In our completely plausible simulation, we're now at $569 in mileage fees, for a total return cost of $2,280.35.

For comparison, it costs $250 to rent a Grand Cherokee for a week at Enterprise. To rent it for a whole month is $1254. Maybe it's just me, but that seems like a much more effective way to try out a vehicle than Chrysler's legalized rape approach.

Posted by Colin at 12:35 PM | Comments (0) | TrackBack

July 6, 2006

When Cameras Attack!

Oh, crappypants.

First it was Dyanna's 300D turned evil.

Now it's mine. For whatever reason, my DRebel has again lost its mind and no longer calculates auto white balance properly. Sure, it's possible to hand tune it after shooting if I shoot in RAW mode, but that's hardly why I bought a DSLR, and it's a pain.

I was having occasional problems before Christmas—a couple photos here or there that would come back funky. During vacation, nothing seemed to untoward and I got lots of nice shots. Back here today... hello, yellow.

The only relief is that I bought mine at Costco, so assuming I can find all the manuals it's just a matter of returning it and getting a refund. It's not a great solution (my camera bag and extra battery would have to be returned too), but it's better than $200+ worth of repairs on a body only worth about $200-$300.

Adding insult to injury, the Sekonic L-358 light meter I bought for portrait shooting should be arriving tomorrow.

Posted by Colin at 7:26 PM | Comments (1)

July 3, 2006


It's kind of interesting to watch Sony's attempts at imploding.

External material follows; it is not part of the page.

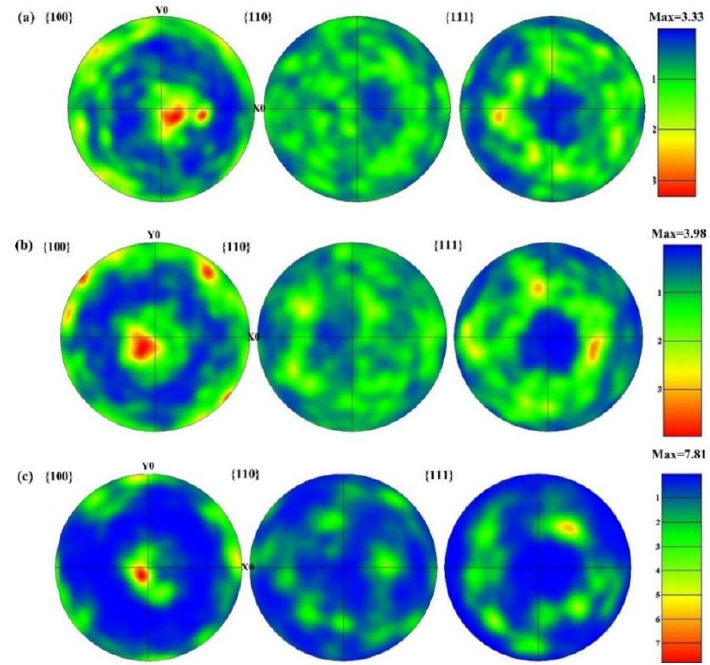
Figure 8. Pole figure (PF) under different VEDs: ( a ) VED = 60 J·mm −3 ; ( b ) VED = 96 J·mm −3 ; ( c ) VED = 119 J·mm −3 .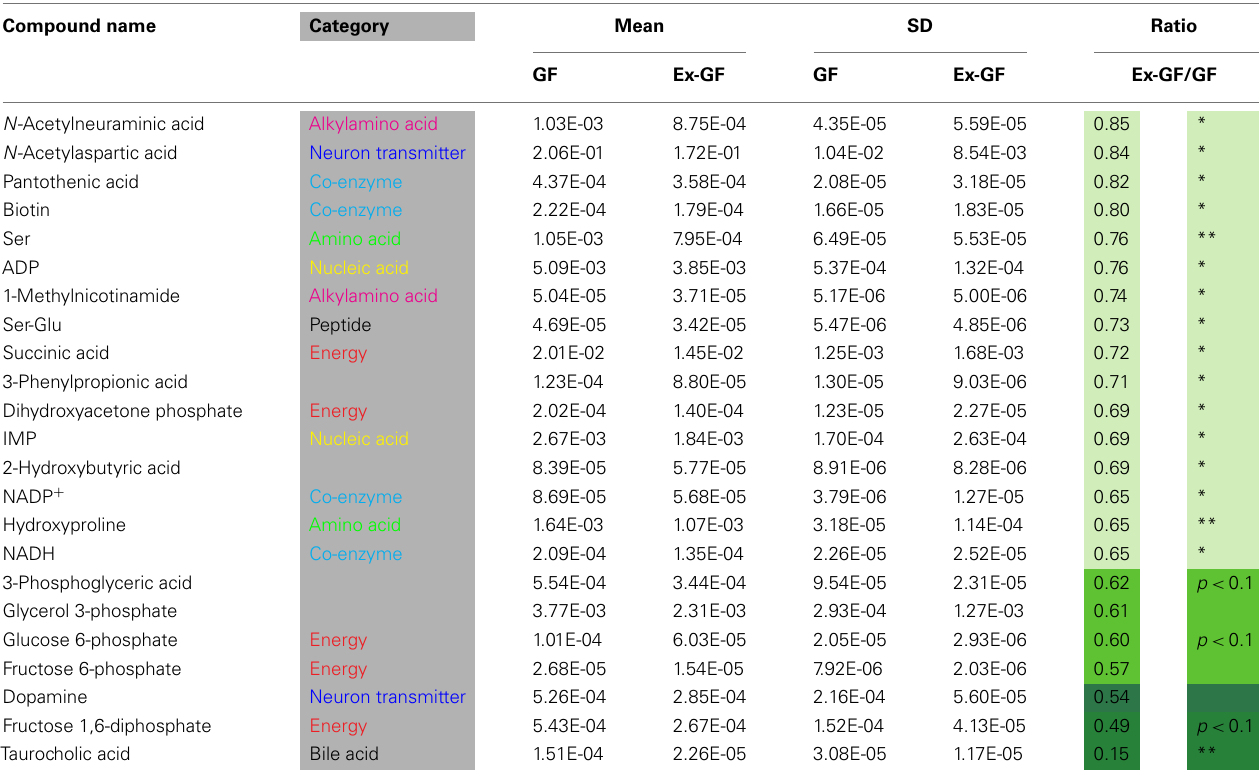
Table 2 | Metabolites whose concentrations were lower in the cerebral metabolome of Ex-GF mice than in that of GF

For example, they plan on bringing "over 7,000" PlayStation games to the PSP. And the PSP needs it, mind you, given its game library is rather sad. Granted, bringing PSX games to the PSP won't solve the PSP's main issue—that it has almost no portable-oriented games—but at least it will raise the bar a little bit.

You'd assume.

Until you consider the rather raging interface problem: The PlayStation's (appropriately named) DualShock had two precise analog sticks. Many of the most popular PSX games used them. And used them both. The PSP, on the other hand, has one rather aggravating analog nipple.

And then there's the issue of buttons. DualShock: 4 shoulder buttons. PSP: Only 2 shoulder buttons. DualShock: Both sticks also press in to act as a button. PSP: Analog nubbin doesn't click.

This isn't to say the games can't be brought to the PSP, but it's interesting that it's being referred to in the gaming press as "emulation" when the PSP is rather incapable of standing in for a PlayStation from a controller point of view. When you look at a popular PlayStation title like the original Syphon Filter, which used every button on the controller and both analog sticks, it's rather difficult to imagine how that would adapt down to the PSP without being rewritten specifically for it.

Also interesting is that the service is rumored (by the official UK PlayStation magazine) to be launching with Final Fantasy 7 and 8 among the available titles—games which shipped on four CDs each for the PlayStation. And the service will supposedly be an online one, where you purchase and download the titles you want to play.

Methinks Sony describing the service as "emulation" will turn out to be nothing more than whitewashing the amount of effort actually required behind the scenes.

Posted by Colin at 3:58 PM | Comments (0) | TrackBack

July 2, 2006

Imagine That!

I have absolutely no idea why, but a song from Sesame Street just popped into my head as I rolled out of bed and walked into the bathroom.

"Imagine That," sung by Ernie from Sesame Street, just started playing in my head for no apparent reason. I haven't heard that song in years, much less even thought about Sesame Street. But here it is this morning, a fun—if completely odd—reminder of years past.